- _Selected extract_:
To conclude, let me bring things full circle: At least some studies have shown that, to quote Phil Zuckerman, secular people are “markedly less nationalistic, less prejudiced, less anti-Semitic, less racist, less dogmatic, less ethnocentric, less close-minded, and less authoritarian” than religious people. It’s a real shame that New Atheism, now swallowed up by the IDW [Intellectual Dark Web] and the far right, turned out to be just as prejudiced, racist, dogmatic, ethnocentric, closed-minded and authoritarian as many of the religious groups they initially deplored.

Godless grifters: How the New Atheists merged with the far right

I have followed some of the new atheists with interest for the last 20 years or so. I can also acknowledge that some of them have produced well-accepted academic work in the past. They have also found themselves justifiably ensconced in popular culture (Richard Dawkins’ Memes). I have even used some of their criticisms of Evangelicalism in my work, because I thought it prudent to include voices unlike our own. And some of their criticisms were, unfortunately, warranted. But I think Phil Torres’ critique of this crowd exposes a wide variety of their mendacious behavior, and their association with the worst elements of our society, make this read essential for those who would want to hear opinions from more than their insular compatriots.

- _Information shown_:
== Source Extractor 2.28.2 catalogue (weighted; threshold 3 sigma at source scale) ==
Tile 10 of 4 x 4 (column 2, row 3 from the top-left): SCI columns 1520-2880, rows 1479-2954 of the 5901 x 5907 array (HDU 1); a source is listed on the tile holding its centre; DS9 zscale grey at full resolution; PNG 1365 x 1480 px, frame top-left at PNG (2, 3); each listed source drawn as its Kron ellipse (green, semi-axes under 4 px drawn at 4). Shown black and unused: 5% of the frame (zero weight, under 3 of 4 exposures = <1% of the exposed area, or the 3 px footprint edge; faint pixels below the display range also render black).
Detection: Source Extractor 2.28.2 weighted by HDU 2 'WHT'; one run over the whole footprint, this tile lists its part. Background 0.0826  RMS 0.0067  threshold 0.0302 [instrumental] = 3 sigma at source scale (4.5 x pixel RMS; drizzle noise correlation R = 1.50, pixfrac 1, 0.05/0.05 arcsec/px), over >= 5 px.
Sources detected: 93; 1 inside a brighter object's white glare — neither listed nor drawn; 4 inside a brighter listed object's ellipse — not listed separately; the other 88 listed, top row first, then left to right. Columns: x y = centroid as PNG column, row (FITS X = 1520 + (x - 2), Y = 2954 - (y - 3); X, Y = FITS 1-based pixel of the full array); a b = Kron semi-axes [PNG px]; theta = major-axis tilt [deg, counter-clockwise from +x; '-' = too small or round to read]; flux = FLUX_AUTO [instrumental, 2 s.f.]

- _Task 1_:
Answer these questions from the excerpt on the New Atheists.
(a) Whose words does the writer quote to describe secular people?
(b) For roughly how many years has the writer followed some of the new atheists?
(c) According to the first paragraph, what swallowed up New Atheism?
- _Task 2_:
Condense the paragraph of the excerpt on the New Atheists that begins "I have followed some of the new atheists" into a short bulleted list that keeps its main facts.
- _Task 3_:
Rewrite the part of the excerpt on the New Atheists that begins at the words "Godless grifters: How" and stops after "their insular compatriots.", replacing "Evangelicalism" with "Catholicism".
The listing is not needed here.

- _Worked answer 1_:
(a) Phil Zuckerman's
(b) About 20 years
(c) The IDW (Intellectual Dark Web) and the far right

- _Worked answer 2_:
- The writer has followed some of the new atheists with interest for about 20 years.
- Some of them have produced well-accepted academic work and have a justified place in popular culture, such as Richard Dawkins' memes.
- The writer has used some of their criticisms of Evangelicalism in their own work, to include voices unlike their own, and considers some of those criticisms warranted.
- The writer says Phil Torres' critique exposes their mendacious behavior and their association with the worst elements of society.
- The writer calls the read essential for anyone who wants opinions beyond their insular compatriots.

- _Worked answer 3_:
Godless grifters: How the New Atheists merged with the far right

I have followed some of the new atheists with interest for the last 20 years or so. I can also acknowledge that some of them have produced well-accepted academic work in the past. They have also found themselves justifiably ensconced in popular culture (Richard Dawkins’ Memes). I have even used some of their criticisms of Catholicism in my work, because I thought it prudent to include voices unlike our own. And some of their criticisms were, unfortunately, warranted. But I think Phil Torres’ critique of this crowd exposes a wide variety of their mendacious behavior, and their association with the worst elements of our society, make this read essential for those who would want to hear opinions from more than their insular compatriots.